I'm starting to see something on this trip. I see it in the museums, the living history villages, the monuments and memorials in Washington, D.C. It's the simple power of people who follow their convictions, doing what they can to honor God despite their human sin and brokenness. It's the power of little things, done quietly with great dedication, to overhaul the world and make something new.

I see this power, still at work, in the people we visit. I see it in their counter-cultural families, in the decisions they've made to welcome children and raise them to love the Father. I see it in their love for each other and for God. I see it in their sacrifices and struggles. I see it in their collections of books, their writings, their hobbies, their jobs.
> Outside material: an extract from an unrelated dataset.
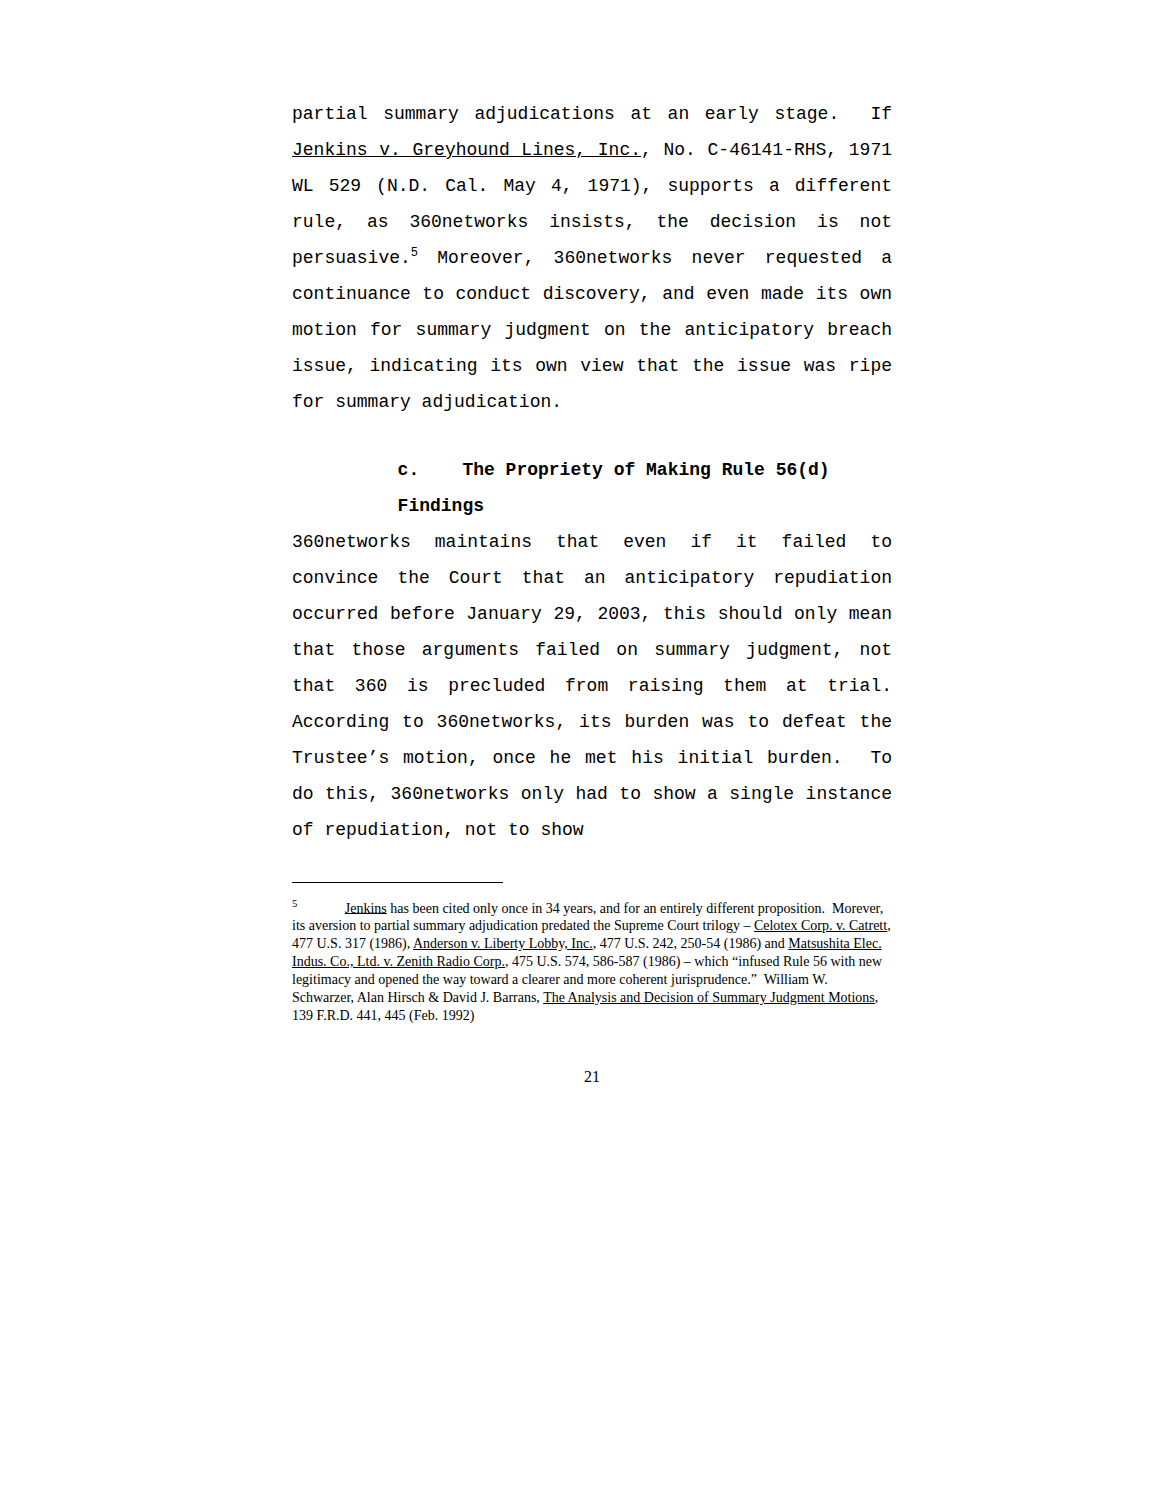partial summary adjudications at an early stage. If Jenkins v. Greyhound Lines, Inc., No. C-46141-RHS, 1971 WL 529 (N.D. Cal. May 4, 1971), supports a different rule, as 360networks insists, the decision is not persuasive.5 Moreover, 360networks never requested a continuance to conduct discovery, and even made its own motion for summary judgment on the anticipatory breach issue, indicating its own view that the issue was ripe for summary adjudication.
c. The Propriety of Making Rule 56(d) Findings
360networks maintains that even if it failed to convince the Court that an anticipatory repudiation occurred before January 29, 2003, this should only mean that those arguments failed on summary judgment, not that 360 is precluded from raising them at trial. According to 360networks, its burden was to defeat the Trustee’s motion, once he met his initial burden. To do this, 360networks only had to show a single instance of repudiation, not to show
5 Jenkins has been cited only once in 34 years, and for an entirely different proposition. Morever, its aversion to partial summary adjudication predated the Supreme Court trilogy – Celotex Corp. v. Catrett, 477 U.S. 317 (1986), Anderson v. Liberty Lobby, Inc., 477 U.S. 242, 250-54 (1986) and Matsushita Elec. Indus. Co., Ltd. v. Zenith Radio Corp., 475 U.S. 574, 586-587 (1986) – which “infused Rule 56 with new legitimacy and opened the way toward a clearer and more coherent jurisprudence.” William W. Schwarzer, Alan Hirsch & David J. Barrans, The Analysis and Decision of Summary Judgment Motions, 139 F.R.D. 441, 445 (Feb. 1992)
21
I see it in their street-corner ministries and the money they pour into missions. They may not see it in themselves, but they bear change on their shoulders.

Change. For all that we decry our modern culture and despair over our post-Christian world — for all that we, like Elijah, declare to God that we are alone in this fight — dedicated people still quietly work change. In their day-to-day choices. In their children. In the steps they take to leave the old behind and embrace God's will for their lives.

In the Smithsonian Museum of Natural History, I saw an incredible collection of gems, minerals, crystals and breathtaking stones: All of them formed deep beneath the earth by pressures we're not even aware of. It occurred to me that God delights to do things in secret, beneath our notice, to reveal them to us in His time. And it occurred to me that in families and individuals all over America, God is working in just this way.

When we set out to follow God, sometimes it seems that our little lives can never make any real difference. Yet in us, as we challenge the status quo in our own lives — in us is hope.

In 4,000 miles of American geography, in hundreds of years of history, the marks of hope are everywhere. I am still just one small person, but I follow a great God. I cannot know what things He is doing in the deep places of my life — what precious gems may come forth from the fire. But before me lies a path set by God, and with dedication and simple conviction, I will walk in it until change comes to us all.